New W.Va. law gives horse owners a leg up

July 25, 2006

West Virginia horse owners may find it simpler to show their animals out of state, thanks to a new law that makes equine health certificates issued by the West Virginia Department of Agriculture good for six months.

The certificate was good for just 30 days in the past.

The change was for the convenience of horse owners, according to state Commissioner of Agriculture Gus R. Douglass.

"The equine industry is a significant and growing sector of the agricultural economy and it's important to encourage the industry while still protecting the health of all animals."

The new law also puts West Virginia on par with 12 other southern states.

"Uniformity of law among these states will make it a lot simpler for horse owners to move their animals across state lines for shows," said WVDA State Veterinarian Joe Starcher. "However, owners will still have to have their animals examined and have a Coggins test for equine infectious anemia."

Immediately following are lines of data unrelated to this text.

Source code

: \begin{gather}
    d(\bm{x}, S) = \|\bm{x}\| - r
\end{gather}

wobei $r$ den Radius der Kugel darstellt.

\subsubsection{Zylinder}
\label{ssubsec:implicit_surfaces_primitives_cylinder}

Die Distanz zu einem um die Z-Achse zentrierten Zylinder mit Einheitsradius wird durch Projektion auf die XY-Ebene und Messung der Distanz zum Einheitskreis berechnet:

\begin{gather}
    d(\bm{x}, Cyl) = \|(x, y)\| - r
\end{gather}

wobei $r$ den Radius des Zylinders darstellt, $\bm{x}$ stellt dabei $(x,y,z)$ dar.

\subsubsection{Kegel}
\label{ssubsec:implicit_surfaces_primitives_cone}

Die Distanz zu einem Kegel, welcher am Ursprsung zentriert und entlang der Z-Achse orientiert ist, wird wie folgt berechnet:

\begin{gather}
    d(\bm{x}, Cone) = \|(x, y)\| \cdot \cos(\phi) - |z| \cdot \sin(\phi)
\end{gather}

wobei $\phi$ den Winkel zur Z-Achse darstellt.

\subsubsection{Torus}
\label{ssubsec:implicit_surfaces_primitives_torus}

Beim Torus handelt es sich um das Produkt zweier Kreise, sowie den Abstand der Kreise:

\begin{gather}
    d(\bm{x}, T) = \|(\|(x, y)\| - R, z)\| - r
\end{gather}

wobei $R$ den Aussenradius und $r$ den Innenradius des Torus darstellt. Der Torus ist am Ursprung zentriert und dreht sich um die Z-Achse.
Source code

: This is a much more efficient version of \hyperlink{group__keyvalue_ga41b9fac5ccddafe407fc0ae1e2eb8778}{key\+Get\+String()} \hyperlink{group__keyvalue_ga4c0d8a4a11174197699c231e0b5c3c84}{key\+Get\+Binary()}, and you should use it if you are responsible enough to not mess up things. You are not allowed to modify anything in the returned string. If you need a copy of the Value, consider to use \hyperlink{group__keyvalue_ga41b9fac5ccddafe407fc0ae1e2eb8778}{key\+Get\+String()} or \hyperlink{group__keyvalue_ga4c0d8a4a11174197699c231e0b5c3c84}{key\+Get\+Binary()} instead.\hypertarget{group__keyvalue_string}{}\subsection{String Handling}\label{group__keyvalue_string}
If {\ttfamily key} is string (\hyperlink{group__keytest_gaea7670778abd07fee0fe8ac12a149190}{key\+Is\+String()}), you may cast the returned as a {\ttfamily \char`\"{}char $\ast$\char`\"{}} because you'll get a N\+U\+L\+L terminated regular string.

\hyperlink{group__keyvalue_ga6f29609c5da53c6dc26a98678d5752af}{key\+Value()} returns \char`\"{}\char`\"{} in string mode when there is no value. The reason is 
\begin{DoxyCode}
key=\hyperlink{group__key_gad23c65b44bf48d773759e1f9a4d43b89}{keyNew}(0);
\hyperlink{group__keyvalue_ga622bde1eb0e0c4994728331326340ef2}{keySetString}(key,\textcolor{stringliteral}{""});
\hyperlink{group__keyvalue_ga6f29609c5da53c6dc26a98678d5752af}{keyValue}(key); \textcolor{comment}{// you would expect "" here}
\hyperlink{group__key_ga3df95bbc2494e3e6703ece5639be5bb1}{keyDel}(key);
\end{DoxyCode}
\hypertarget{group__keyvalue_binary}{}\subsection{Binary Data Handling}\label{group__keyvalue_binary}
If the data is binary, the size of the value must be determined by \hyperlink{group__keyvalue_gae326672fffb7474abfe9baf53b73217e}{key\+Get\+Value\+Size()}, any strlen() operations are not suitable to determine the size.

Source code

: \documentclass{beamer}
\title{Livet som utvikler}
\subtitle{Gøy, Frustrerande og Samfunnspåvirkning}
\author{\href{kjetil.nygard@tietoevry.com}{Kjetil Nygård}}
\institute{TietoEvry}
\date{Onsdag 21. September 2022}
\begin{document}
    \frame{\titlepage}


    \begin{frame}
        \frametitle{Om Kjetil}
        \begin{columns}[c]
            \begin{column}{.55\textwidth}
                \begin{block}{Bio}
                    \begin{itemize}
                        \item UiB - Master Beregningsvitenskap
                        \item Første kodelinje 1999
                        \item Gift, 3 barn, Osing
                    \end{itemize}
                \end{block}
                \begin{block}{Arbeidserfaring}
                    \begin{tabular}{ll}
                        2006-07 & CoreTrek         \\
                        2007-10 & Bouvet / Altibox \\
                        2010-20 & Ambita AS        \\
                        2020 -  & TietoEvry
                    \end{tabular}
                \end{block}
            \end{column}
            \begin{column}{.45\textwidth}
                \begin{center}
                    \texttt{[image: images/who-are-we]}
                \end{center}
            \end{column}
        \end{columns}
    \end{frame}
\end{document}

To legally cross state lines with their horses, owners must provide WVDA with:

· An "Equine Interstate Event Permit" application form (available at local veterinarians' offices).

· A photocopy of a certificate of veterinary inspection issued within 30 days of the application date.

· A photocopy of a current Coggins test that does not expire during the time the health certificate is valid.

· Digitized left, right and front photos so that the animal can be positively identified.

While traveling, horse owners must also maintain a travel log that includes in-transit stops, so that tracebacks are possible in the event of an animal disease outbreak.

Other states with equivalent laws and a memorandum of understanding with West Virginia include Alabama, Arkansas, Florida, Georgia, Kentucky, Louisiana, Mississippi, North Carolina, Oklahoma, South Carolina, Tennessee and Virginia.